Sultanes de Monterrey
- Second baseman / Manager / Sporting director
- Born: 16 August 1970 Monterrey, Nuevo León, Mexico
- Bats: RightThrows: Right

Career highlights and awards
- Mexican Pacific League Rookie of the Year Award (1991–92); Sultanes de Monterrey #20 retired; Naranjeros de Hermosillo #20 retired;

Member of the Mexican Professional

Baseball Hall of Fame
- Induction: 2024

= Miguel Flores (baseball) =

Mexican baseball player and manager (born 1970)

Flores' number 20 was retired by the Sultanes de Monterrey (left) on 21 July 2011 and by the Naranjeros de Hermosillo (right) on 6 November 2019.

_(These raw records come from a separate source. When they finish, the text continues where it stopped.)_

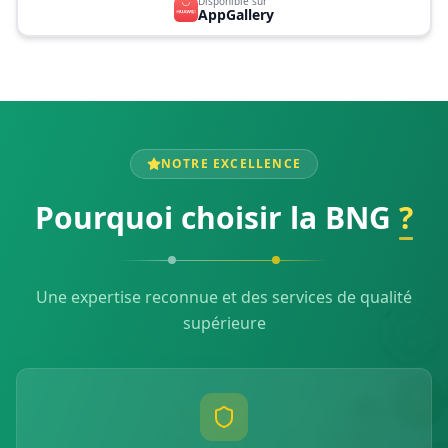
Disponible sur
AppGallery
NOTRE EXCELLENCE
Pourquoi choisir la BNG
?
Une expertise reconnue et des services de qualité
supérieure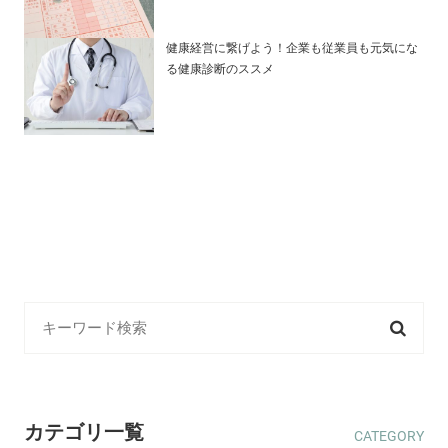
健康経営に繋げよう！企業も従業員も元気にな
る健康診断のススメ
カテゴリ一覧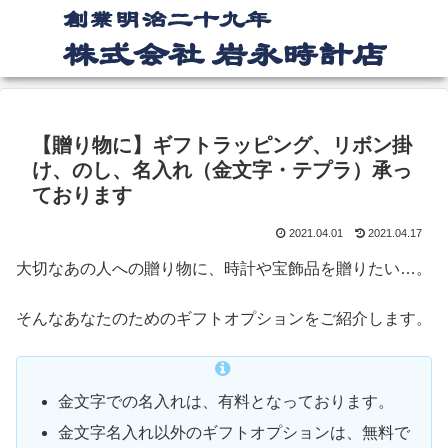
【贈り物に】ギフトラッピング、リボン掛
け、のし、名入れ（金文字・テプラ）承っ
ております
2021.04.01
2021.04.17
大切なあの人への贈り物に、時計や宝飾品を贈りたい…。
そんなあなたのためのギフトオプションをご紹介します。
金文字での名入れは、有料となっております。
金文字名入れ以外のギフトオプションは、無料で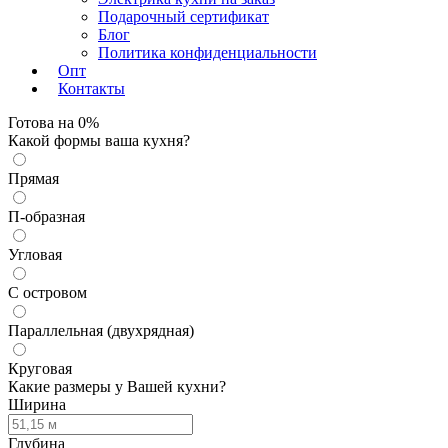
Подарочный сертификат
Блог
Политика конфиденциальности
Опт
Контакты
Готова на
0
%
Какой формы ваша кухня?
Прямая
П-образная
Угловая
С островом
Параллельная (двухрядная)
Круговая
Какие размеры у Вашей кухни?
Ширина
Глубина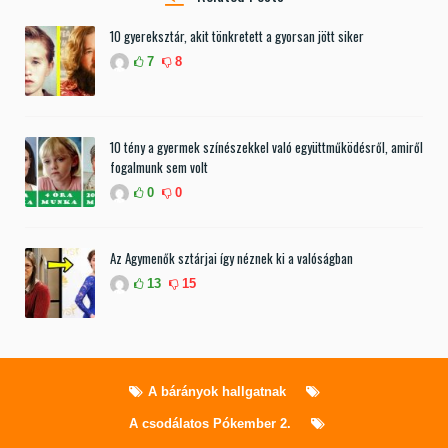
10 gyereksztár, akit tönkretett a gyorsan jött siker
7
8
10 tény a gyermek színészekkel való együttműködésről, amiről
fogalmunk sem volt
0
0
Az Agymenők sztárjai így néznek ki a valóságban
13
15
A bárányok hallgatnak
A csodálatos Pókember 2.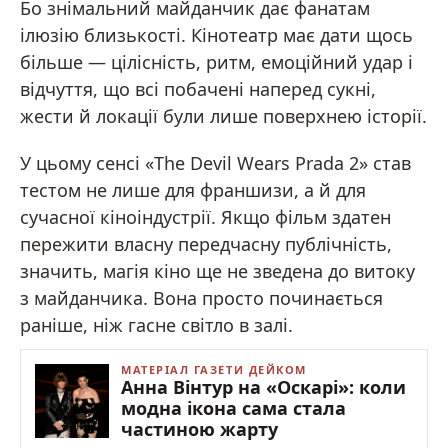
Бо знімальний майданчик дає фанатам
ілюзію близькості. Кінотеатр має дати щось
більше — цілісність, ритм, емоційний удар і
відчуття, що всі побачені наперед сукні,
жести й локації були лише поверхнею історії.
У цьому сенсі «The Devil Wears Prada 2» став
тестом не лише для франшизи, а й для
сучасної кіноіндустрії. Якщо фільм здатен
пережити власну передчасну публічність,
значить, магія кіно ще не зведена до витоку
з майданчика. Вона просто починається
раніше, ніж гасне світло в залі.
МАТЕРІАЛ ГАЗЕТИ ДЕЙКОМ
Анна Вінтур на «Оскарі»: коли
модна ікона сама стала
частиною жарту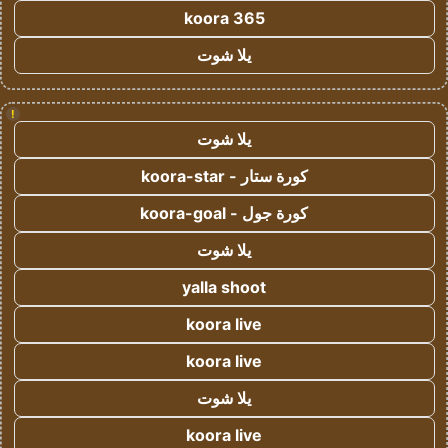
koora 365
يلا شوت
!
يلا شوت
كورة ستار - koora-star
كورة جول - koora-goal
يلا شوت
yalla shoot
koora live
koora live
يلا شوت
koora live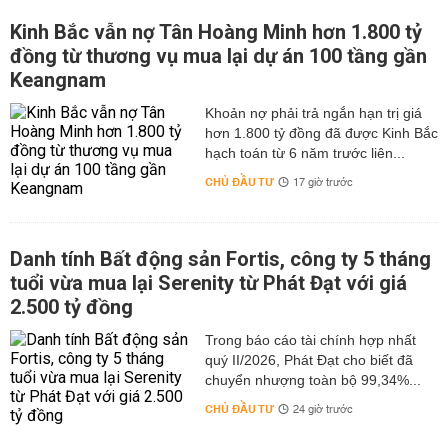
Kinh Bắc vẫn nợ Tân Hoàng Minh hơn 1.800 tỷ
đồng từ thương vụ mua lại dự án 100 tầng gần
Keangnam
hơn 1.800 tỷ đồng đã được Kinh Bắc
hạch toán từ 6 năm trước liên...
CHỦ ĐẦU TƯ
17 giờ trước
Danh tính Bất động sản Fortis, công ty 5 tháng
tuổi vừa mua lại Serenity từ Phát Đạt với giá
2.500 tỷ đồng
Trong báo cáo tài chính hợp nhất
quý II/2026, Phát Đạt cho biết đã
chuyển nhượng toàn bộ 99,34%...
CHỦ ĐẦU TƯ
24 giờ trước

Miguel Ángel Flores González (born 16 August 1970) is a Mexican former professional baseball infielder and manager and current baseball executive for the Sultanes de Monterrey. Flores played 15 seasons in the Mexican League, all but one with the Sultanes, and 16 seasons in the Mexican Pacific League. From 1990 to 1995 he played minor league baseball in the Cleveland Indians organization. He is the current sporting director of the Sultanes de Monterrey.

==Early career==
Flores was born on 16 August 1970 in Monterrey, Nuevo León. He played youth baseball in Monterrey's Liga Pequeña de Beisbol Obispado (Obispado Baseball Little League). He was later selected to represent Nuevo León in national amateur baseball competitions and moved to San Antonio, Texas to play baseball at Luther Burbank High School.

==Professional career==
===Cleveland Indians===
Flores was drafted by the Cleveland Indians organization in 1989 and joined the Burlington Indians of the Appalachian League for the 1990 season. In 1991 he was promoted to the Kinston Indians of the Carolina League. In 1992 he was again promoted to the Canton–Akron Indians of the Double-A Eastern League. In 1994, Flores played for the Charlotte Knights of the International League and in 1995 for the Buffalo Bisons of the American Association.

===Mexican League===
After spending six seasons in the Indians minor league system, Flores made his Mexican League (LMB) debut with the Sultanes de Monterrey in 1995. He spent 14 seasons playing with the Sultanes from 1995 to 2002 and from 2004 to 2009, winning the 1995, 1996 and 2007 Mexican League championships with the Fantasmas grises (Gray Phantoms). In 2003, the only season he did not spend with the Sultanes, he played for the Broncos de Reynosa and Leones de Yucatán.

===Mexican Pacific League===
Flores made his debut in the Mexican Pacific League (LMP) in the 1991–92 season with the Naranjeros de Hermosillo, winning the Rookie of the Year Award and the LMP championship. He played seven seasons for the Naranjeros until the 2000–01 season. Flores also played for the Venados de Mazatlán, Cañeros de Los Mochis and Tomateros de Culiacán before retiring after the 2006–07 season.

Mexican Pacific League career statistics
| Seasons | G | AB | R | H | 2B | 3B | HR | RBI | SB | BB | BA | SLG |
|---|---|---|---|---|---|---|---|---|---|---|---|---|
| 16 | 871 | 3389 | 520 | 939 | 164 | 11 | 44 | 330 | 185 | 352 | .277 | .371 |

==Legacy==
Flores' number 20 was retired by the Sultanes de Monterrey on 21 July 2011 and the Naranjeros de Hermosillo on 6 November 2019.

Flores was enshrined into the Mexican Professional Baseball Hall of Fame as part of the class of 2024, alongside pitchers Yovani Gallardo, Juan Manuel Palafox, Cecilio Ruiz and Richard Sandate, infielder Ramón Orantes, and umpire Luis Alberto Ramírez.